• **Input data**
┄┄┄┄┄┄┄┄┄┄

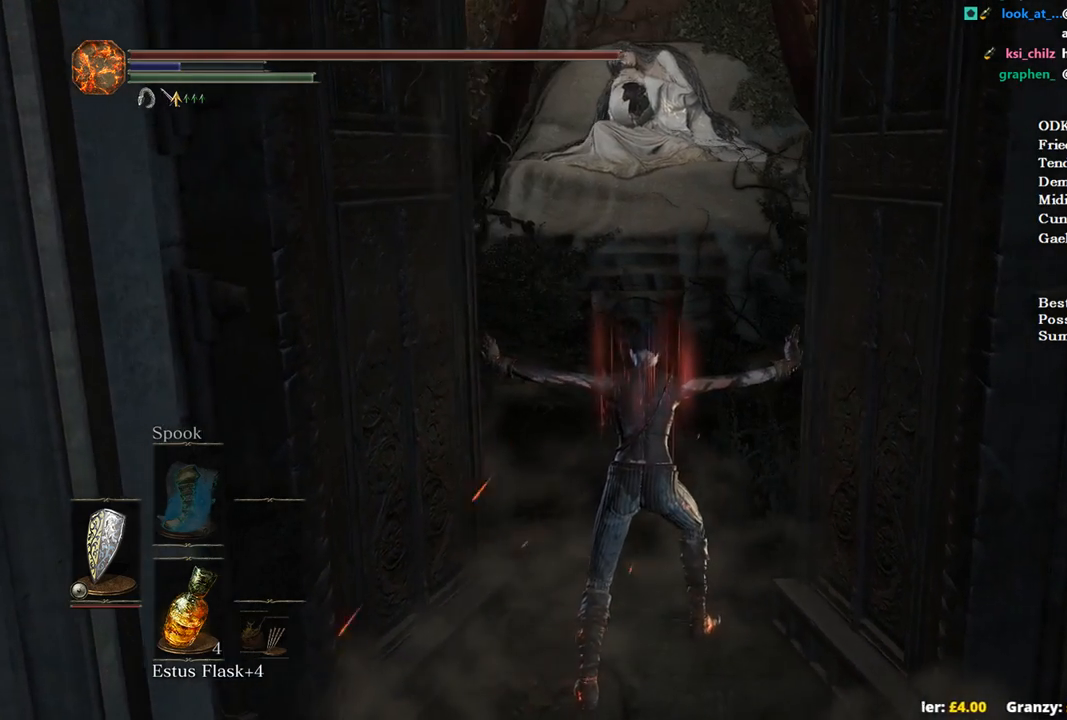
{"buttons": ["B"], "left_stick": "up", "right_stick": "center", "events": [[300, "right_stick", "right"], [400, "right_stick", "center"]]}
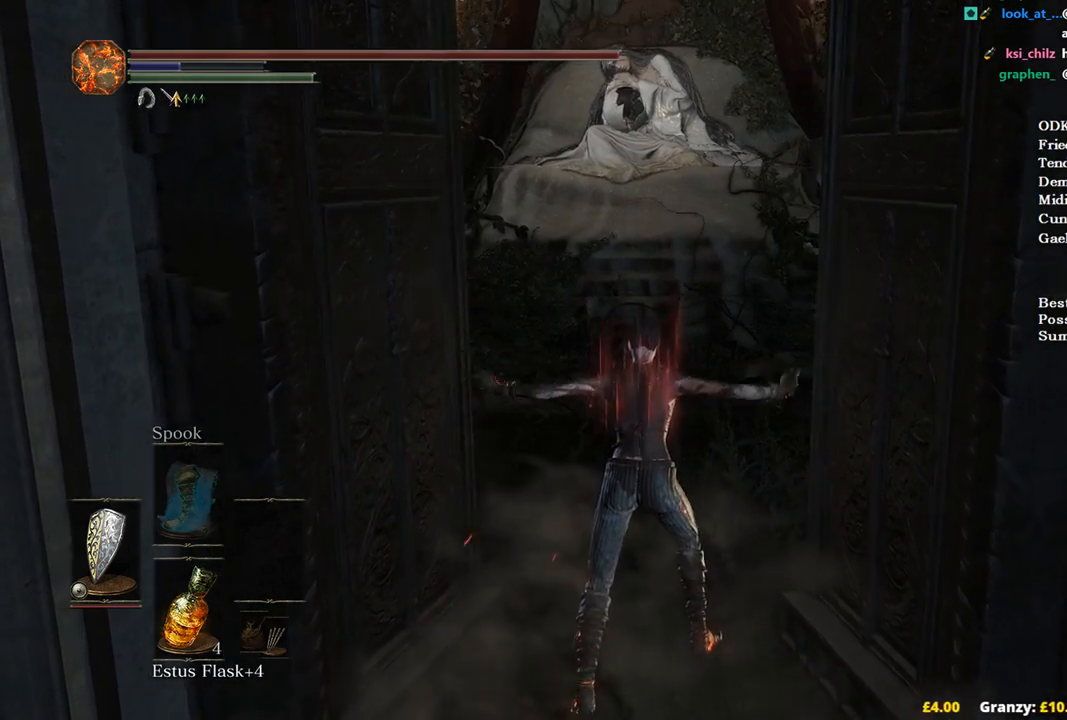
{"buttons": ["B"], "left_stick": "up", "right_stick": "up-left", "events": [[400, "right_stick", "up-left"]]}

┄┄┄┄┄┄┄┄┄┄

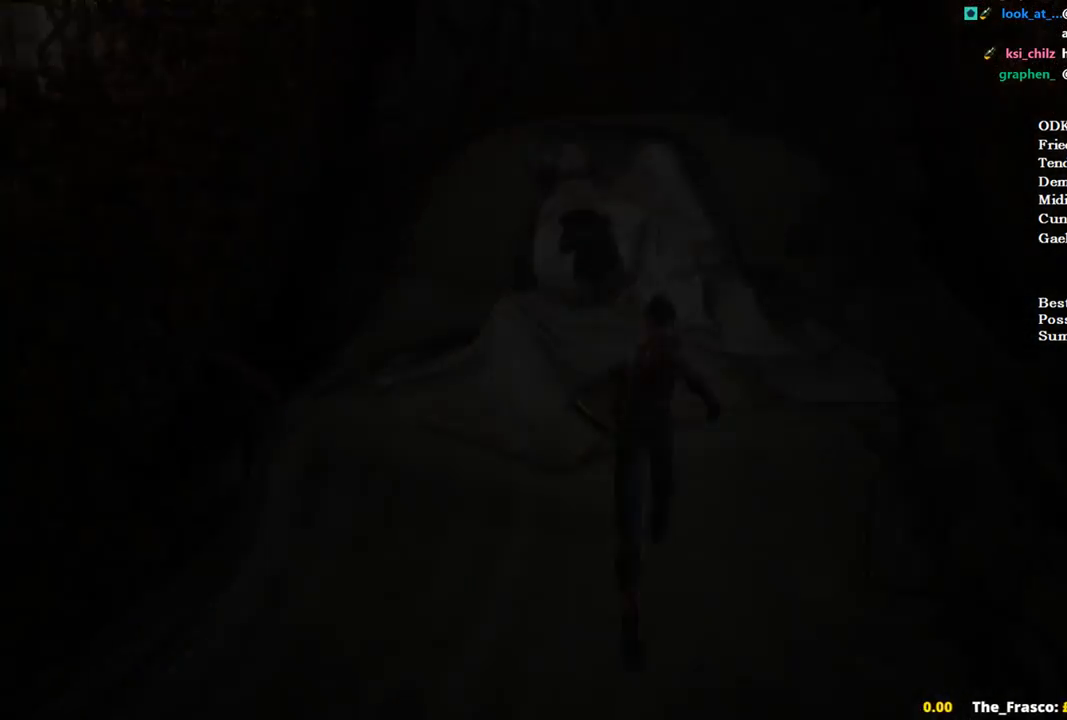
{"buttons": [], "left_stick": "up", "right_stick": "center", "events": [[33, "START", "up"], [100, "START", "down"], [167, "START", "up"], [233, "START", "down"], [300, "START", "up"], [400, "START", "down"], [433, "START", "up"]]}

┄┄┄┄┄┄┄┄┄┄

• **Work to be completed**
Among the entries, how many lines contain the string "center"? Give the number without anything else.

• **Output of the task**
2